Crossroads Children’s Mental Health Centre (CCMHC) works with Ottawa children up to the age of 12 and their families. They develop and deliver a wide range of mental health services to help children and families struggling with severe and complex emotional, behavioural, and social challenges. CCMHC employs a diverse team of professionals who deliver treatment to children and their families. There are ongoing efforts to ensure that staff is representative and culturally sensitive of the diversity of the community.
Committing to diversity, inclusion, equity, and anti-racism
CCMHC has been building out training to support the cultural competence of staff and ensuring that the services that are delivered to children and families are inclusive, culturally relevant, and respectful of the diversity of clients in the community. The organization offers specialized training for all employees related to cultural competence and members of the leadership team have participated and successfully completed HIO’s Cross-Cultural Competency Training.
Across the organization, policies have been revitalized to include diversity and inclusion as a key component of operations, from HR to programming and interventions for clients. In response to a heightened awareness of racism in the community and globally, and an understanding of the intergenerational trauma of racism and oppression on young people and families in Ottawa, CCMHC reviewed existing institutional practices and committed to do more to provide support and services that are empathic and inclusive of diverse clients.
The staff-led I-DARE group, which stands for Inclusivity, Diversity, Anti-Racism and Equity, was developed. This group is open to the entire organization, with weekly meetings designed to bring diverse voices to the table, maintain momentum and move issues forward quickly. There is a core group of participants in the I-DARE group who represent direct service staff, as well as members of the leadership team.
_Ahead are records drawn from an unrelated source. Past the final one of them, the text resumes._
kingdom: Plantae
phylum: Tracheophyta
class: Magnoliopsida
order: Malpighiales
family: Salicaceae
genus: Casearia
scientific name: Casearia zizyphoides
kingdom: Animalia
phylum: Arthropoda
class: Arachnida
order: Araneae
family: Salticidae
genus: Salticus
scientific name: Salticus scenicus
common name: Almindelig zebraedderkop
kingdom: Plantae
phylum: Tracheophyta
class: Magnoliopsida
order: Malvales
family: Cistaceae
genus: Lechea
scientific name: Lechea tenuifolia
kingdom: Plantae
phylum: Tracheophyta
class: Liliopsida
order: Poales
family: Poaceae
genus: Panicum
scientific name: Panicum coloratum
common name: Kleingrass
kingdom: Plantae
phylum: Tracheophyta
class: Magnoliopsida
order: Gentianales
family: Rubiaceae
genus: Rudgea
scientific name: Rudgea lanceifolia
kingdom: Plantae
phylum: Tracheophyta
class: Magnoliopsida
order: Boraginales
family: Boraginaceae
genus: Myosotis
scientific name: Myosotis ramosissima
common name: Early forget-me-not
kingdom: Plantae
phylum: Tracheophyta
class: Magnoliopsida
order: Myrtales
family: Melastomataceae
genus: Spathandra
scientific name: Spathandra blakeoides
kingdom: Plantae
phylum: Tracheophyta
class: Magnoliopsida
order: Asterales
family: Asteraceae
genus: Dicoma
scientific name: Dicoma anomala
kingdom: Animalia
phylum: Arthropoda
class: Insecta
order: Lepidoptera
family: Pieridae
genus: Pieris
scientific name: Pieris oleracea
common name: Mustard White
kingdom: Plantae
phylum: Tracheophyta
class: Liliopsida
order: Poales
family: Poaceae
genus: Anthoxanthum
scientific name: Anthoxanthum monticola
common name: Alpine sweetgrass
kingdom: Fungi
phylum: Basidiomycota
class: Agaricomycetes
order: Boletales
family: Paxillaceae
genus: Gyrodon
The I-DARE group has been instrumental in guiding the principles, commitments, and actions of the CCMHC. This includes an anti-racism positioning statement with five specific actions that CCMHC has committed to:
- Focus on reducing all inequities in the provision of mental health services and working within an anti-racism and anti-oppression framework, with explicit recognition of the unique needs of specific populations including, but not limited to, immigrant, refugee, ethnocultural and racialized infants, children, and families, including children who identify as trans and queer;
- Enhance professional partnerships with BIPOC communities in Ottawa;
- Advocate as allies for all those experiencing institutional and structural racism and social inequalities;
- Explore and improve agency policies and procedures to protect against the impact of institutional and systemic racism;
- Provide all CCMHC employees with resources to increase their awareness of racist beliefs, racial bias and oppression; naming and calling out prejudice wherever it is seen.
According to Michael Hone, Executive Director of CCMHC, “the work that is getting done in the I-Dare committee is simply quite amazing. This group of employees is committed to change and will be instrumental in improving CCMHC’s capacity to meet the cultural needs of children and families in the Ottawa area.”
Strategies to recruit diverse applicants
CCMHC has been involved with the Internationally Trained Professionals Program (ITP) at the Pinecrest Queensway Community Health Centre and with the Ottawa Local Immigrant Partnership. Through this partnership, CCMHC has been able to adjust hiring practices to use hiring channels that attract a workforce that is more representative of Ottawa’s diverse community. Learning from HIO’s Cross-Cultural Competency training has supported the HR team to strengthen understanding and awareness of cultural differences and mitigate biases in the recruitment and evaluation process. CCMHC has become more intentional in who is hired, looking not only at merit, but considering how diversity of experience and a more diverse staff can be an asset to the organization.